PROMPT
Swap "median" for "mean" throughout the lines below, keeping everything else the same and leaving the pictures out.

COLLECTED DATA
══════

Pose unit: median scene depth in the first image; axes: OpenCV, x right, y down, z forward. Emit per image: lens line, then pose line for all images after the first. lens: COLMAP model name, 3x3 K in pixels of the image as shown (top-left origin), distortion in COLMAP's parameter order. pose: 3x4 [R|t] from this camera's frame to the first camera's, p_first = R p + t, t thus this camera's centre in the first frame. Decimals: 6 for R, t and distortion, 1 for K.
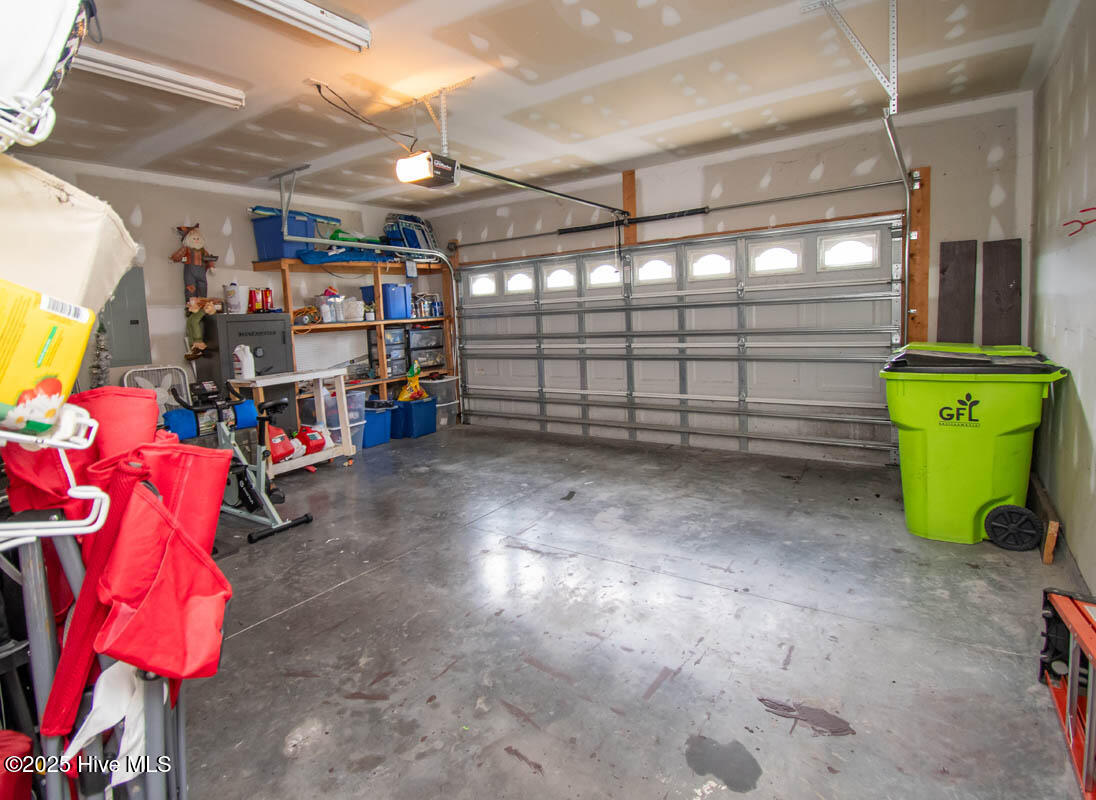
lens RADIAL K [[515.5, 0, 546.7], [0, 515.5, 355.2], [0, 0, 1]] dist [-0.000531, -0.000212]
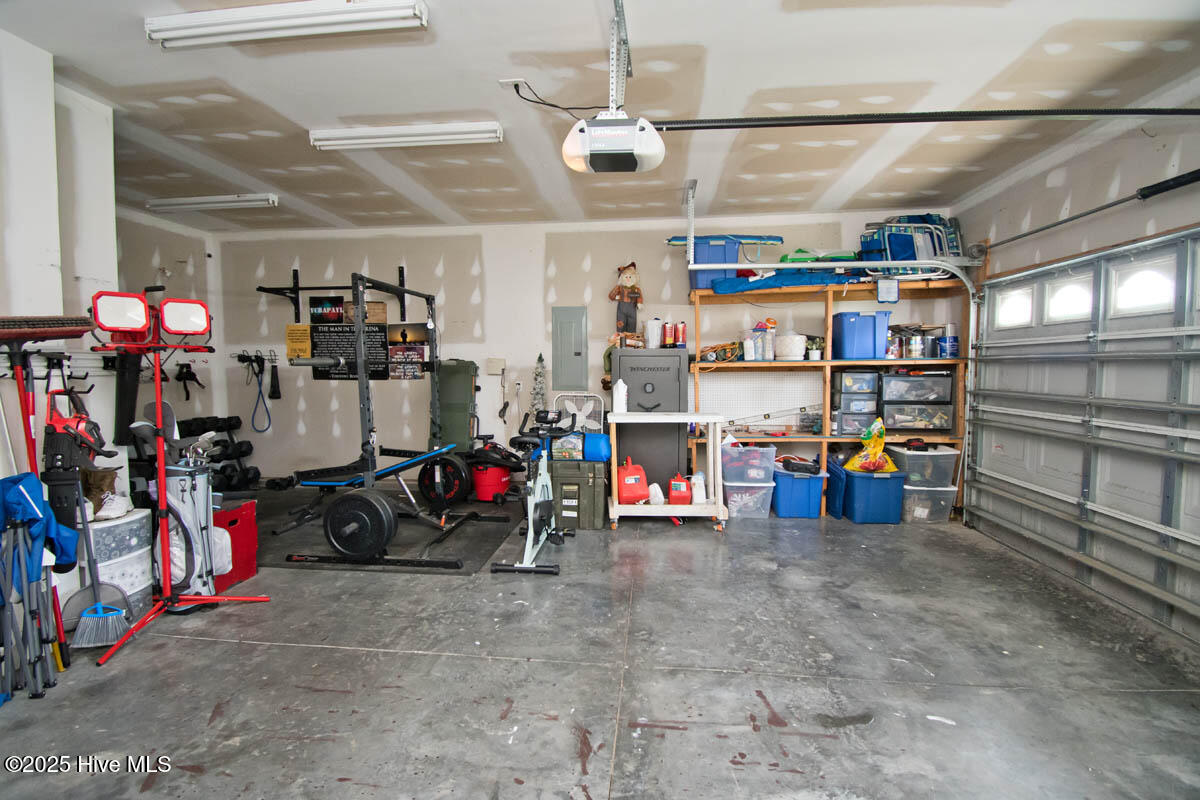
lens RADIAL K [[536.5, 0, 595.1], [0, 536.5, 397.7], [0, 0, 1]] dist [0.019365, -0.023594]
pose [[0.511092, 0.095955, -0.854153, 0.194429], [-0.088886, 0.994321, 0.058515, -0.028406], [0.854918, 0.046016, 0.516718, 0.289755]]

══════

EXPECTED ANSWER
Pose unit: mean scene depth in the first image; axes: OpenCV, x right, y down, z forward. Emit per image: lens line, then pose line for all images after the first. lens: COLMAP model name, 3x3 K in pixels of the image as shown (top-left origin), distortion in COLMAP's parameter order. pose: 3x4 [R|t] from this camera's frame to the first camera's, p_first = R p + t, t thus this camera's centre in the first frame. Decimals: 6 for R, t and distortion, 1 for K.
lens RADIAL K [[515.5, 0, 546.7], [0, 515.5, 355.2], [0, 0, 1]] dist [-0.000531, -0.000212]
lens RADIAL K [[536.5, 0, 595.1], [0, 536.5, 397.7], [0, 0, 1]] dist [0.019365, -0.023594]
pose [[0.511092, 0.095955, -0.854153, 0.194429], [-0.088886, 0.994321, 0.058515, -0.028406], [0.854918, 0.046016, 0.516718, 0.289755]]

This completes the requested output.